O que fazer:
a – No trecho sobre a venda de CDBs de bancos médios, qual é o limite da proteção do FGC?
b – Por favor, dê continuidade ao trecho sobre a venda de CDBs de bancos médios a partir da última frase apresentada.

Trecho da página:
● ● ● ● ●

Nos últimos anos, a oferta de CDBs de bancos médios foi massificada com um discurso sedutor, que prometia taxas elevadas combinadas à suposta segurança conferida pelo Fundo Garantidor de Créditos (FGC). O problema é que essa narrativa muitas vezes ignorou, ou deliberadamente minimizou, os riscos reais envolvidos.

Do ponto de vista jurídico, a atuação desses intermediários será examinada sob aspectos cruciais. O primeiro é o dever de informação.

A comercialização de um produto de risco acompanhada de frases como “100% garantido” ou “tão seguro quanto um bancão”, sem esclarecer de forma clara que a proteção do FGC é limitada a R$ 250 mil por CPF e que qualquer valor excedente está integralmente sujeito ao risco de insolvência do emissor, constitui falha grave de transparência.

Soma-se a isso a análise de suitability (adequação ao perfil do investidor): é legítimo questionar se a recomendação para que investidores conservadores concentrassem parcelas relevantes de seu patrimônio em um único ativo mais arriscado respeitou seus perfis, ou se foi motivada pela busca de comissões.

O cenário se torna ainda mais sensível diante das investigações que apontam para possível fraude com ativos financeiros, tipificada no artigo 171-A do Código Penal, envolvendo a emissão de títulos sem lastro para inflar artificialmente o balanço do banco.

Esse contexto eleva substancialmente o dever de diligência dos distribuidores. Não é admissível alegar desconhecimento quando havia sinais de irregularidades estruturais.

● ● ● ● ●

Extrato de dados:
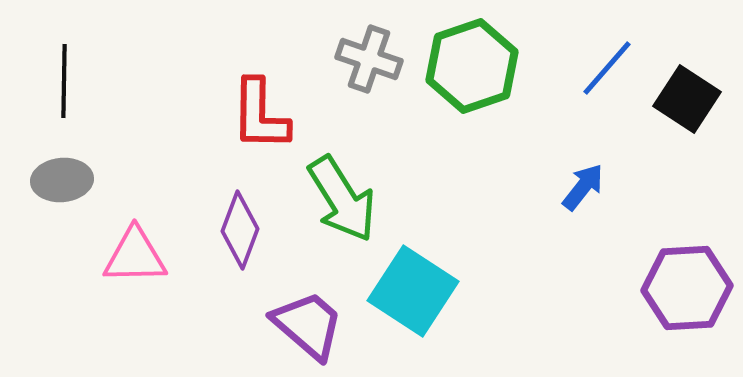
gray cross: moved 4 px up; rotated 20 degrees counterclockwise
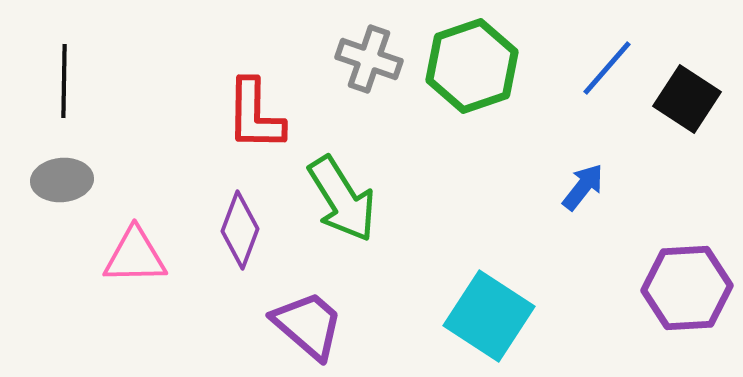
red L-shape: moved 5 px left
cyan square: moved 76 px right, 25 px down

● ● ● ● ●

Respostas:
a – R$ 250 mil por CPF.

b –
Nesses casos, sua conduta pode gerar responsabilização não apenas cível, mas também penal.

Para os investidores com valores acima do limite do FGC, a responsabilização dos distribuidores representa um caminho adicional, e mais concreto, para a recuperação das perdas, especialmente diante da incerteza e da morosidade inerentes ao processo de liquidação.

O reconhecimento da fraude coloca o investidor na posição de vítima, amparado tanto pela Lei dos Crimes contra o Sistema Financeiro quanto pelo Código Penal.

O caso do Master, portanto, não é um episódio isolado. Ele expõe a fragilidade de um modelo de distribuição que, ao priorizar a taxa mais alta como argumento de venda, pode ter negligenciado seu dever fundamental de cuidado.

Para preservar a integridade do mercado e proteger o investidor, é imprescindível que a responsabilidade seja estendida a todos os elos da cadeia. Afinal, o investidor é um sujeito de direitos, não um mero canal de captação de recursos.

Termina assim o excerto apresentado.